A negação da Microsoft mal diminuiu a venda. Os investidores reconheceram a verdade desconfortável: mesmo dentro da maior empresa de software corporativo do mundo, a monetização da IA continua cheia de atritos.

O problema mais profundo é o impulso da adoção estagnando em todas as áreas.

O Microsoft 365 Copilot, o principal assistente de produtividade de IA com preço de US$ 30 por usuário por mês, atingiu apenas 2% de taxa de adoção entre os 440 milhões de usuários do Office da empresa após dois anos no mercado.

Isso é lamentável para um produto que recebeu uma promoção interna e foco estratégico sem precedentes.

Clientes corporativos estão relutando em faturas anuais de US$ 1,8 milhão para uma implantação com 5.000 assentos quando o retorno sobre investimento ainda é incerto.

Compradores de TI na conferência Ignite da Microsoft neste mês disseram aos consultores que queriam reduzir drasticamente as licenças Copilot, não expandi-las.

Rivais se movem rápido à medida que o mercado de IA se aglomera

O cenário competitivo está ficando mais apertado, já que Claude, da Anthropic, conquistou 42% da participação de mercado em programação corporativa, contra 21% da OpenAI e 32% no uso total de IA corporativa.

A Microsoft, que investiu 13 bilhões de dólares na OpenAI e construiu toda a sua estratégia Copilot em torno de modelos GPT, começou a integrar o Claude no Office 365 em novembro.

Isso não é um ajuste menor. É uma admissão de que os modelos da OpenAI não conseguem, sozinhos, satisfazer a demanda corporativa. A empresa que inventou a estratégia de IA em primeiro lugar agora está apostando em risco.

Os modelos open-source da DeepSeek e da Meta estão acelerando o ciclo de inovação de maneiras que comprimem a tradicional vantagem de mercado da Microsoft.

O DeepSeek V3.2 iguala o desempenho em nível GPT por um décimo do custo e está disponível gratuitamente sob a licença MIT, permitindo que concorrentes menores criem soluções empresariais sem licença da Microsoft.

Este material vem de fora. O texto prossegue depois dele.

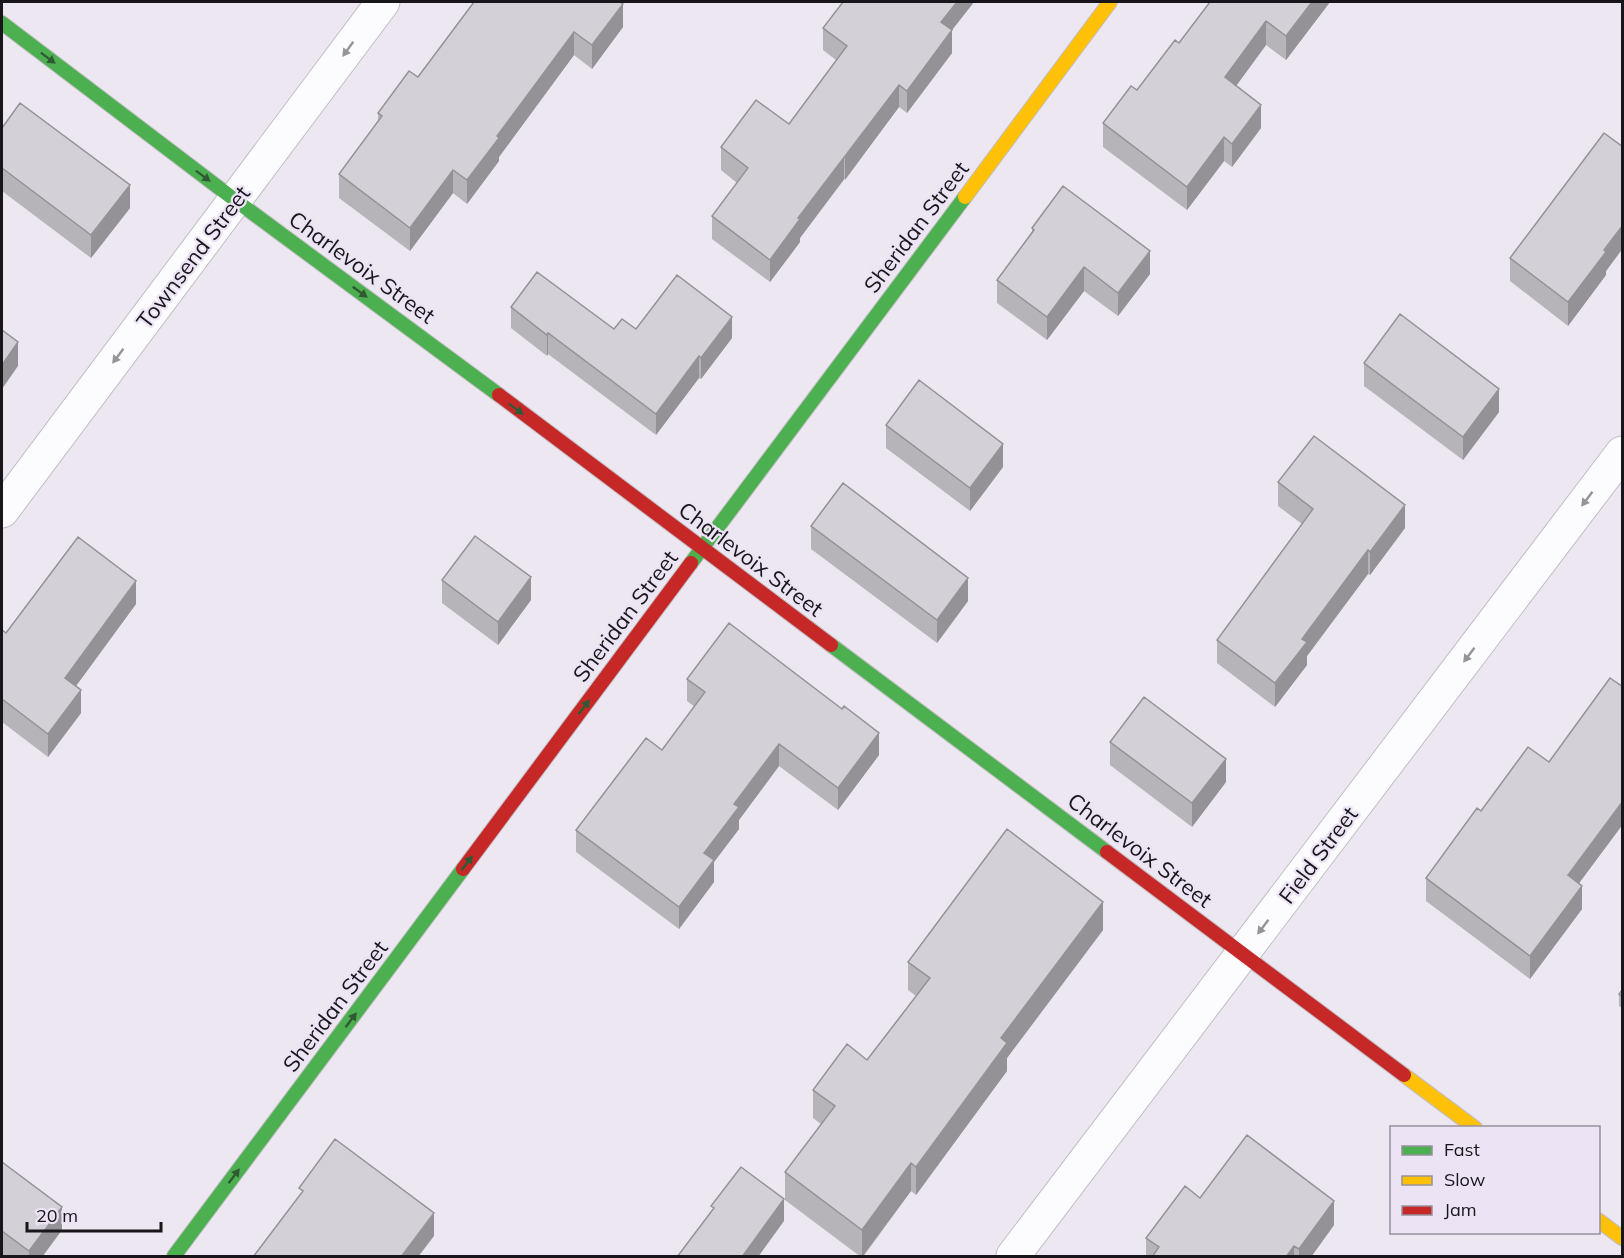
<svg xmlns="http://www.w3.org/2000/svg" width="1624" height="1258" font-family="Mulish,sans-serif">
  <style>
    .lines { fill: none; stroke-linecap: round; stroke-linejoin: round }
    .street-casing { stroke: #c2bec5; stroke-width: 35 }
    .fast-casing { stroke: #c2bec5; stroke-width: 16 }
    .slow-casing { stroke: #c2bec5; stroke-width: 16 }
    .jam-casing { stroke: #c2bec5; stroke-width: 16 }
    .street { stroke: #fcfbfd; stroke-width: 33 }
    .fast { stroke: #4caf50; stroke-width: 14 }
    .slow { stroke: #ffc107; stroke-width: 14 }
    .jam { stroke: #c62828; stroke-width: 14 }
    .wall { fill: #b6b3b9 }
    .shaded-wall { fill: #949296 }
    .building { fill: #d4d0d7; stroke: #949296; stroke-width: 1.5 }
    .oneway { fill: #959497 }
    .oneway2 { fill: #2f5a33 }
    .labels { text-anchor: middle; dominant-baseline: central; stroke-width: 4.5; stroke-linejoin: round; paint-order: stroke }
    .street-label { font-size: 22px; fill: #18151b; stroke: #ece3f4 }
  </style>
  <rect width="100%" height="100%" fill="#ece7f0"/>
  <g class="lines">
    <defs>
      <path id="street" d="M 2,511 L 383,2
        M 1013,1256 L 1622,453"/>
      <path id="fast" d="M 2,23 L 235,200 L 499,395
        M 691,563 L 965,197
        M 831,645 L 1107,852
        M 174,1256 L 463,869"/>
      <path id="slow" d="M 965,197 L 1110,2
        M 1404,1075 L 1475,1128
        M 1598,1220 L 1622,1238"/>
      <path id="jam" d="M 499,395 L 831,645
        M 1107,852 L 1404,1075
        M 463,869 L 691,563"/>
    </defs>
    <use href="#street" class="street-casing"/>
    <use href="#fast" class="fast-casing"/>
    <use href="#slow" class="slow-casing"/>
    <use href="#jam" class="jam-casing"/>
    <use href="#street" class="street"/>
    <use href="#fast" class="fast"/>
    <use href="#slow" class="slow"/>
    <use href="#jam" class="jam"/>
  </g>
  <path class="wall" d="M 474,2 L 623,27 L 592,69 L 574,55 L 499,157 L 499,161 L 467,204 L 453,193 L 410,251 L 339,198 L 339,174 L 378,122 L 378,113 L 418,77 Z
    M 843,2 L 974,2 L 952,30 L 952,53 L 907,113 L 899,107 L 800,238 L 800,242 L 770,282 L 712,239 L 712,216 L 737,183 L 721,170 L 721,147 L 789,124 L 836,60 L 823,50 L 823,28 Z
    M 1210,2 L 1330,2 L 1286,60 L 1266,45 L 1236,86 L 1261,128 L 1232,167 L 1224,161 L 1187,210 L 1103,147 L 1103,123 L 1137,90 L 1179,43 Z
    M 2,128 L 130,208 L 91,258 L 2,191 Z
    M 1623,147 L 1623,248 L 1606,271 L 1606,275 L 1568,326 L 1510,281 L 1510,258 Z
    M 1032,228 L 1150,274 L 1118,316 L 1084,291 L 1047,340 L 997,303 L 997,280 L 1032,232 Z
    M 511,307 L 614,329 L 636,329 L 732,338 L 701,379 L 699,378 L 656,435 L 548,354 L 547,356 L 511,328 Z
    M 1364,363 L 1499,412 L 1463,460 L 1364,386 Z
    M 886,425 L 1003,467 L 970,511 L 886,448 Z
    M 1278,482 L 1405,528 L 1370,575 L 1368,574 L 1307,656 L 1307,665 L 1275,707 L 1217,663 L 1217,640 L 1302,524 L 1278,506 Z
    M 811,526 L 968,601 L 937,643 L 811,549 Z
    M 442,580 L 531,600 L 498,645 L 442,603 Z
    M 136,604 L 76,686 L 81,713 L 48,757 L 2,722 L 2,630 L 6,633 Z
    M 687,679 L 879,755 L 838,810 L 779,766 L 739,820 L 739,829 L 714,862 L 714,882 L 679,929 L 576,852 L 576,830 L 662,750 L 695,707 L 687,701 Z
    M 1623,687 L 1623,824 L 1579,883 L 1582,909 L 1530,979 L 1426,901 L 1426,878 L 1481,811 L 1549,762 Z
    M 1110,742 L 1226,782 L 1192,827 L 1110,765 Z
    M 1103,930 L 1007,1058 L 1007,1071 L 916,1195 L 911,1191 L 863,1257 L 861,1257 L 785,1200 L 785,1172 L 821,1124 L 813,1118 L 813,1090 L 867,1060 L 916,996 L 908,990 L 908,962 Z
    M 1623,989 L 1623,1009 L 1619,1006 L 1619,994 Z
    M 2,1162 L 62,1230 L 42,1257 L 5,1257 L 2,1254 Z
    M 1200,1198 L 1334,1225 L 1311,1257 L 1146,1257 L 1146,1238 Z"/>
  <path class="shaded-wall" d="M 957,2 L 974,2 L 952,30 L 952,53 L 907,113 L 907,91 L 941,22 Z
    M 1312,2 L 1330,2 L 1286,60 L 1286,36 Z
    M 623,4 L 623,27 L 592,69 L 592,45 Z
    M 1266,21 L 1266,45 L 1225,101 L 1225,77 Z
    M 574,32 L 574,55 L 499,157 L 499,161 L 467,204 L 467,180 L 497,136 Z
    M 899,85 L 899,107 L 845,180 L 845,157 Z
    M 1261,105 L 1261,128 L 1232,167 L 1232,144 Z
    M 1224,137 L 1224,161 L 1187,210 L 1187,187 Z
    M 844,156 L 844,179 L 800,238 L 800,242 L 770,282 L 770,260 L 798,218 Z
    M 453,170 L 453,193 L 410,251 L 410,228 Z
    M 130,185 L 130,208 L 91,258 L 91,235 Z
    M 1623,225 L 1623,248 L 1606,271 L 1606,275 L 1568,326 L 1568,302 Z
    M 1150,251 L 1150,274 L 1118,316 L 1118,293 Z
    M 1084,267 L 1084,291 L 1047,340 L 1047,317 Z
    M 732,317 L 732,338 L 701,379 L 701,358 Z
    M 548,333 L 548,354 L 547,356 L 547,335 Z
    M 18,342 L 18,366 L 2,389 L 2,365 Z
    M 699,356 L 699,378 L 656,435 L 656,414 Z
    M 1499,389 L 1499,412 L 1463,460 L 1463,437 Z
    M 1003,444 L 1003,467 L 970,511 L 970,488 Z
    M 1405,505 L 1405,528 L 1370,575 L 1370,552 Z
    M 1368,550 L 1368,574 L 1307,656 L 1307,665 L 1275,707 L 1275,683 L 1302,639 Z
    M 531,577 L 531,600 L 498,645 L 498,622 Z
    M 968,578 L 968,601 L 937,643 L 937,620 Z
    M 136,581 L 136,604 L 65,701 L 65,678 Z
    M 81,690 L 81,713 L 48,757 L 48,734 Z
    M 879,733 L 879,755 L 838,810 L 838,788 Z
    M 779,744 L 779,766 L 739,820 L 739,829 L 714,862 L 714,882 L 679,929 L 679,907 L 704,853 L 734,804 Z
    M 1226,759 L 1226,782 L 1192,827 L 1192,803 Z
    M 1623,801 L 1623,824 L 1568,898 L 1568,875 Z
    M 1582,886 L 1582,909 L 1530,979 L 1530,956 Z
    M 1103,902 L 1103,930 L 1007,1058 L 1007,1071 L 916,1195 L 916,1167 L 1001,1038 Z
    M 911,1163 L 911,1191 L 862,1257 L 862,1230 Z
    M 784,1199 L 784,1221 L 758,1257 L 742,1257 Z
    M 1334,1201 L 1334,1225 L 1311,1257 L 1299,1257 L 1299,1249 Z
    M 62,1207 L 62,1230 L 42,1257 L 29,1257 L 29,1251 Z
    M 434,1213 L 434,1236 L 418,1257 L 401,1257 Z
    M 1294,1246 L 1294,1257 L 1286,1257 Z"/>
  <path class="building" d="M 474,2 L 620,2 L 623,4 L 592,45 L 574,32 L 497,136 L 499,138 L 467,180 L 453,170 L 410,228 L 339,174 L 382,116 L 378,113 L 409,71 L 418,77 Z
    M 843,2 L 957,2 L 941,22 L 952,30 L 907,91 L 899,85 L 798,218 L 800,219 L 770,260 L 712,216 L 748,168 L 721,147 L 756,100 L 789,124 L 847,46 L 823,28 Z
    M 1210,2 L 1312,2 L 1286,36 L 1266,21 L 1225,77 L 1261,105 L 1232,144 L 1224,137 L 1187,187 L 1103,123 L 1131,86 L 1137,90 L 1175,40 L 1179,43 Z
    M 20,103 L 130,185 L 91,235 L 2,168 L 2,128 Z
    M 1604,133 L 1623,147 L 1623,225 L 1604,250 L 1606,252 L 1568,302 L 1510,258 Z
    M 1063,186 L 1150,251 L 1118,293 L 1084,267 L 1047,317 L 997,280 L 1034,230 L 1032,228 Z
    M 537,272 L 614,329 L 622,319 L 636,329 L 677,275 L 732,317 L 701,358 L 699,356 L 656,414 L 548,333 L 547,335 L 511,307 Z
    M 1400,314 L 1499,389 L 1463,437 L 1364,363 Z
    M 2,330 L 18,342 L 2,365 Z
    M 919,380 L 1003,444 L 970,488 L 886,425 Z
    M 1314,436 L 1405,505 L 1370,552 L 1368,550 L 1302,639 L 1307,642 L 1275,683 L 1217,640 L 1313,509 L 1278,482 Z
    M 843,483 L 968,578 L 937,620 L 811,526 Z
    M 475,536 L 531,577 L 498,622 L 442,580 Z
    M 78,537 L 136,581 L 65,678 L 81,690 L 48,734 L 2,699 L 2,630 L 6,633 Z
    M 729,623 L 842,709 L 844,706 L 879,733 L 838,788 L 779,744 L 734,804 L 739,807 L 704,853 L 714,860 L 679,907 L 576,830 L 646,738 L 662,750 L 705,692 L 687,679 Z
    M 1610,678 L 1623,687 L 1623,801 L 1568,875 L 1582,886 L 1530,956 L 1426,878 L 1477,808 L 1481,811 L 1528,747 L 1549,762 Z
    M 1144,697 L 1226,759 L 1192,803 L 1110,742 Z
    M 1007,829 L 1103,902 L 1001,1038 L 1007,1043 L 916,1167 L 911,1163 L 862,1230 L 785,1172 L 835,1106 L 813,1090 L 847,1044 L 867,1060 L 930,978 L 908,962 Z
    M 1623,989 L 1623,997 L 1619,994 Z
    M 1247,1135 L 1334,1201 L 1299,1249 L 1294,1246 L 1286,1257 L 1152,1257 L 1159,1247 L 1146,1238 L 1185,1186 L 1200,1198 Z
    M 335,1139 L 434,1213 L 401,1257 L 253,1257 L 303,1191 L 299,1188 Z
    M 2,1162 L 62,1207 L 29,1251 L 2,1231 Z
    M 741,1167 L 784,1199 L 742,1257 L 677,1257 L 714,1208 L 711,1206 Z"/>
  <defs><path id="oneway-solid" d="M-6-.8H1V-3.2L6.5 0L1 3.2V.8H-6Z" transform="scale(1.5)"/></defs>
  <g class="oneway">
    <use href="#oneway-solid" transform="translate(348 49) rotate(126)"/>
    <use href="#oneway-solid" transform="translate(118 356) rotate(127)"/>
    <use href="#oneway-solid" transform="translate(1587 499) rotate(127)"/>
    <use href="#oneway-solid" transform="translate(1469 655) rotate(127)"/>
    <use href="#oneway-solid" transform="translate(1263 927) rotate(127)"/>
  </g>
  <g class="oneway2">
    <use href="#oneway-solid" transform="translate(48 58) rotate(37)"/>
    <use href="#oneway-solid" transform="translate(203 176) rotate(37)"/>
    <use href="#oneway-solid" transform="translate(360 292) rotate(36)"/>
    <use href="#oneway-solid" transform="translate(516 409) rotate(37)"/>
    <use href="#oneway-solid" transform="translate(584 707) rotate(-53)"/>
    <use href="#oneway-solid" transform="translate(467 863) rotate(-53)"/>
    <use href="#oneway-solid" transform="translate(351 1020) rotate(-53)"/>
    <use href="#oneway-solid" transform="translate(234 1176) rotate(-53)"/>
  </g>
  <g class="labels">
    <g class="street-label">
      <text transform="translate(916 227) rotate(-53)">Sheridan Street</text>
      <text transform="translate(193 257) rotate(-53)">Townsend Street</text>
      <text transform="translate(362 267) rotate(36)">Charlevoix Street</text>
      <text transform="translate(751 559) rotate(37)">Charlevoix Street</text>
      <text transform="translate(625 616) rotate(-53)">Sheridan Street</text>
      <text transform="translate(1140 850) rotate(37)">Charlevoix Street</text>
      <text transform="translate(1318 855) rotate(-53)">Field Street</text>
      <text transform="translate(335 1006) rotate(-53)">Sheridan Street</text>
    </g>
  </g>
  <rect width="1624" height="1258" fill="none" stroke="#18151b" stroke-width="6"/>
  <rect x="1390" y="1126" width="210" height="108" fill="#ece3f4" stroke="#97919d" stroke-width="1.5"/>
  <rect x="1402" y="1146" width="30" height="9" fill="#4caf50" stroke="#97919d" stroke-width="1.5"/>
  <text x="1444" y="1156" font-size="18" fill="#18151b">Fast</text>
  <rect x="1402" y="1176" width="30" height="9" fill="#ffc107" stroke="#97919d" stroke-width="1.5"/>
  <text x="1444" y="1186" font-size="18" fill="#18151b">Slow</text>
  <rect x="1402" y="1206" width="30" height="9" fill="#c62828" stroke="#97919d" stroke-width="1.5"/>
  <text x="1444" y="1216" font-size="18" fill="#18151b">Jam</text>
  <path d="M27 1222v9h134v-9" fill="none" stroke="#18151b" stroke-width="3"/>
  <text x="36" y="1222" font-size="18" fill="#18151b" stroke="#ece3f4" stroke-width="4.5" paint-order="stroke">20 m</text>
</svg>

A principal vulnerabilidade da Microsoft está na interseção de gastos massivos em infraestrutura com retornos incertos no curto prazo, e concorrentes inovando mais rápido e barato.

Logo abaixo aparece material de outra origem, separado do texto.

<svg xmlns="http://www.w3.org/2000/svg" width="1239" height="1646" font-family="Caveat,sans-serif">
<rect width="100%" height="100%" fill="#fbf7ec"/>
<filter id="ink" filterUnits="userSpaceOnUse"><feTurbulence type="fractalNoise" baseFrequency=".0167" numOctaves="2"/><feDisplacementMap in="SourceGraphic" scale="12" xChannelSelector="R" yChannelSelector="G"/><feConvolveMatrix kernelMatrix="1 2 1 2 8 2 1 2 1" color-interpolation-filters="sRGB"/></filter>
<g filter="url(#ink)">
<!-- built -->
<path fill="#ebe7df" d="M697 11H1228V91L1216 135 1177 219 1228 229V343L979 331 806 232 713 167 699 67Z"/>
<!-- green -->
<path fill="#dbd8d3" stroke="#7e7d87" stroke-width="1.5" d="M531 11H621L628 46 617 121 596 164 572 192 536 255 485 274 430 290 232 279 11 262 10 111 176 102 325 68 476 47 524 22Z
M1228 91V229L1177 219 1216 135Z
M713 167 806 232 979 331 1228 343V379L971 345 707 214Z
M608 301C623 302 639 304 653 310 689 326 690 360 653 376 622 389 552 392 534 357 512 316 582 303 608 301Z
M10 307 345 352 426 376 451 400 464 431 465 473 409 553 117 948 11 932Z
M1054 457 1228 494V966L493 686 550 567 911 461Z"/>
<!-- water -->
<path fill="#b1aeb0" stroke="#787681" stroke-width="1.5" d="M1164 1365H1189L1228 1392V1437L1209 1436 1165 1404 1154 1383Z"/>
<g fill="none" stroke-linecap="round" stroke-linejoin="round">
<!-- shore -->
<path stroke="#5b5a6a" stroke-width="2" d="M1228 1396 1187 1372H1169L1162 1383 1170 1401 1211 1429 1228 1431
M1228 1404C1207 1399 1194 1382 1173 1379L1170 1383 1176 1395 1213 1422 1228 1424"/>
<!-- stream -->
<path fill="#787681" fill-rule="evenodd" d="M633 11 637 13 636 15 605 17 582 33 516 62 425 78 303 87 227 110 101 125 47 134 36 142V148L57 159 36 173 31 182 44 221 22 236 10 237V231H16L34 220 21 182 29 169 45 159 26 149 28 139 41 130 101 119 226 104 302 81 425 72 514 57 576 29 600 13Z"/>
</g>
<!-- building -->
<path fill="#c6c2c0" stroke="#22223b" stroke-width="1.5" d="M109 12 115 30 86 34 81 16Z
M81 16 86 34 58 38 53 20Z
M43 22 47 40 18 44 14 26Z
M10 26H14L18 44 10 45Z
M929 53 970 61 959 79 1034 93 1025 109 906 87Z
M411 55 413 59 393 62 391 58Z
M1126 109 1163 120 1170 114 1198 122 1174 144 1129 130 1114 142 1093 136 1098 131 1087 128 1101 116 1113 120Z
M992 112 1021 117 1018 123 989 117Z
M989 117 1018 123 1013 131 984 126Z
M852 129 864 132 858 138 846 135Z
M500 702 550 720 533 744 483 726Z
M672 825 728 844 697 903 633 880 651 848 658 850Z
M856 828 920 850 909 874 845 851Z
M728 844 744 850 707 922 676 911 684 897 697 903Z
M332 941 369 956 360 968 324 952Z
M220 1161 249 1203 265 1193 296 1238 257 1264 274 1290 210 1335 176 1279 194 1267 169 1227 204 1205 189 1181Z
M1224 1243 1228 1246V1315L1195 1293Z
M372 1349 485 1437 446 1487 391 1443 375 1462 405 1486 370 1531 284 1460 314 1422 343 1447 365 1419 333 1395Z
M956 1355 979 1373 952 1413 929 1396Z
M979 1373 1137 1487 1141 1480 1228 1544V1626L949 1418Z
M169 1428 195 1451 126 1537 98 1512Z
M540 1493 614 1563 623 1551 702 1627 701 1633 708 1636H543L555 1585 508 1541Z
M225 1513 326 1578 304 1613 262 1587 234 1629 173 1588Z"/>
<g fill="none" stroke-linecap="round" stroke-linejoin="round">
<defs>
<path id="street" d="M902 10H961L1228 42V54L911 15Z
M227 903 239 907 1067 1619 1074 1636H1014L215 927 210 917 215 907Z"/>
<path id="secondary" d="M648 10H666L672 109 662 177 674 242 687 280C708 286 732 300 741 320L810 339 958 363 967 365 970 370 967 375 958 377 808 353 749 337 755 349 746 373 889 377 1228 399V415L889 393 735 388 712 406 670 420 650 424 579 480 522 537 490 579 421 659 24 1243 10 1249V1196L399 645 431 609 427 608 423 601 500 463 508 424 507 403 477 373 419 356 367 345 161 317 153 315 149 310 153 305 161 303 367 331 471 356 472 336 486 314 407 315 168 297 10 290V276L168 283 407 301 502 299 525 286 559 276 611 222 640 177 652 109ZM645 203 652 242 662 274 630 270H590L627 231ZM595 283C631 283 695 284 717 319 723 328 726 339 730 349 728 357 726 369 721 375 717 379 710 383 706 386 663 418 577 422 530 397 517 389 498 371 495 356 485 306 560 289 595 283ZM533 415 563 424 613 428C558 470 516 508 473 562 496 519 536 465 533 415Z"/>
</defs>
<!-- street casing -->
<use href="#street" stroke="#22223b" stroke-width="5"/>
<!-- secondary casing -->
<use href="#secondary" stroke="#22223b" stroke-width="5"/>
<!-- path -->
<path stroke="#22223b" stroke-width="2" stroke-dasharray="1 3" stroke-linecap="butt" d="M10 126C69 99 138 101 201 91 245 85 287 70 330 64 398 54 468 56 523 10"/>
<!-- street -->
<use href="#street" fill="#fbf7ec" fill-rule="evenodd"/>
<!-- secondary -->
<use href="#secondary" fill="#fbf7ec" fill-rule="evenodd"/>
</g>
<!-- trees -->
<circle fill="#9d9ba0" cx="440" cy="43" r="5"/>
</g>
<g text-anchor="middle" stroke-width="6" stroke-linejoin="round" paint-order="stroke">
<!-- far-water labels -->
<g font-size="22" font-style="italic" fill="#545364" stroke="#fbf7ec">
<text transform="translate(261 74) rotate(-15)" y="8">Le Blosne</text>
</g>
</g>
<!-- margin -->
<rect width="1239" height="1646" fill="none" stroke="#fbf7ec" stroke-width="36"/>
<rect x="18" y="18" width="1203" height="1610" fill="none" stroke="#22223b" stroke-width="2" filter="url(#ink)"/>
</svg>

A Azure AI apresentou um crescimento de 40% no primeiro trimestre, uma vitória de destaque, mas esse número esconde a história mais suave abaixo, já que os clientes estão testando, não implantando em escala.

A venda não foi apenas por falta nas cotas de vendas.

Isso cristalizou o temor de que a vantagem pioneira da Microsoft, antes aparentemente inabalável, esteja sendo corroída pela inovação open-source, alternativas mais baratas e concorrentes mais ágeis.